**给定文本:**
Mysql中in vs join

简述

最近在一个群里看到join和in的争论,到底什么时候用in,什么时候用join,我做了实验来验证

预备知识

join type介绍

join type并非指join类型,而是查询类型 explain sql后的type字段正是join type Mysql中有以下join type,性能从高到底为: * system : 系统常量表 * const : 常量表 * eq_ref : 主键或者唯一索引 * ref : 非空索引 * ref_or_null : 可空索引 * range :索引列使用 BETWEEN, IN, >=, LIKE等范围查询 * index : 循序扫描索引列 * ALL : 顺序扫描整张表

详见:https://dev.mysql.com/doc/internals/en/optimizer-determining-join-type.html

in和or等效

在Mysql中,这两个语句是等效的,in查询会被转换为or

column1 IN (1,2,3)
column1 = 1 OR column1 = 2 OR column1 = 3

详见:https://dev.mysql.com/doc/internals/en/optimizer-range-join-type.html

Mysql的Join算法(NLJ)

Mysql的join使用的NLJ算法(内循环join算法) 假设三个表之间的连接 t1,t2以及 t3是使用以下类型的连接来执行:

Table   Join Type
t1      range
t2      ref
t3      ALL

如果使用简单的NLJ算法,则会按如下方式处理连接:

for each row in t1 matching range {
  for each row in t2 matching reference key {
    for each row in t3 {
      if row satisfies join conditions, send to client
    }
  }
}

Mysql使用Block Nested-Loop (BNL)进行处理,也就是join_buffer缓存联合数据,join_buffer_size 控制此项

for each row in t1 matching range {
  for each row in t2 matching reference key {
    store used columns from t1, t2 in join buffer
    if buffer is full {
      for each row in t3 {
        for each t1, t2 combination in join buffer {
          if row satisfies join conditions, send to client
        }
      }
      empty join buffer
    }
  }
}

if buffer is not empty {
  for each row in t3 {
    for each t1, t2 combination in join buffer {
      if row satisfies join conditions, send to client
    }
  }
}

join_buffer_size 详见:https://dev.mysql.com/doc/refman/8.0/en/nested-loop-joins.html

join优化: https://dev.mysql.com/doc/refman/8.0/en/nested-join-optimization.html

实测数据

使用Mysql5.7测试

tag_count:3000,post_count:300000,tag_post_count:300000

多对多,使用where in ,子查询
sql:select * from posts where id in (select post_id from tag_post where tag_id in (select id from tags where type = "3" ) )

**存储数据:**
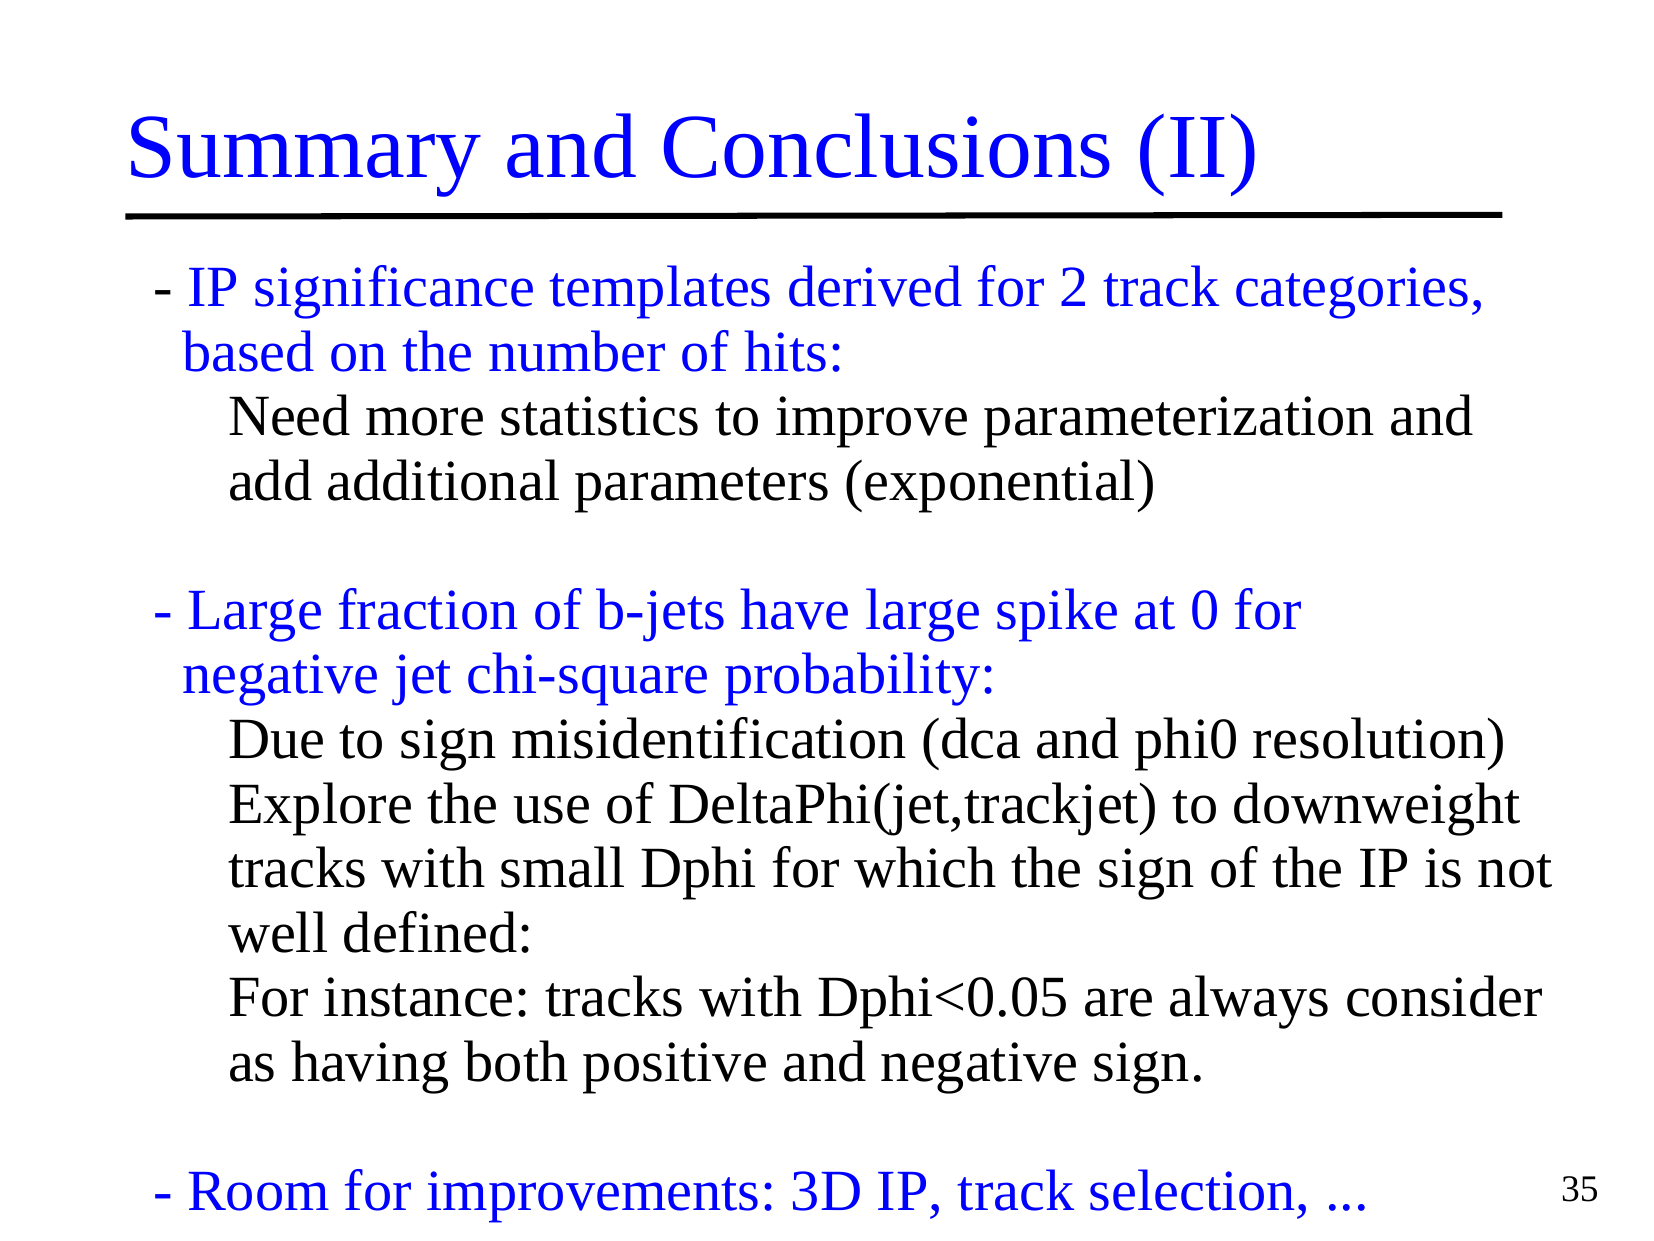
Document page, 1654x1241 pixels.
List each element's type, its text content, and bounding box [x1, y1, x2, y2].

**练习题:**
A. 在这篇讨论 MySQL 中 in 与 join 的文章里,实测所用的 MySQL 版本是什么?
B. 从这篇关于 in 与 join 的文章中照原文抄录一段,自“join type介绍”起,一直抄到“column1 IN (1,2,3)”。
C. 将这篇关于 in 与 join 的文章中的句子“在Mysql中,这两个语句是等效的,in查询会被转换为or”译成英文。
以上数据与这些练习无关。

**习题解答:**
A. Mysql5.7。

B.
join type介绍

join type并非指join类型,而是查询类型 explain sql后的type字段正是join type Mysql中有以下join type,性能从高到底为: * system : 系统常量表 * const : 常量表 * eq_ref : 主键或者唯一索引 * ref : 非空索引 * ref_or_null : 可空索引 * range :索引列使用 BETWEEN, IN, >=, LIKE等范围查询 * index : 循序扫描索引列 * ALL : 顺序扫描整张表

详见:https://dev.mysql.com/doc/internals/en/optimizer-determining-join-type.html

in和or等效

在Mysql中,这两个语句是等效的,in查询会被转换为or

column1 IN (1,2,3)

C. In MySQL, these two statements are equivalent: an IN query is converted into OR.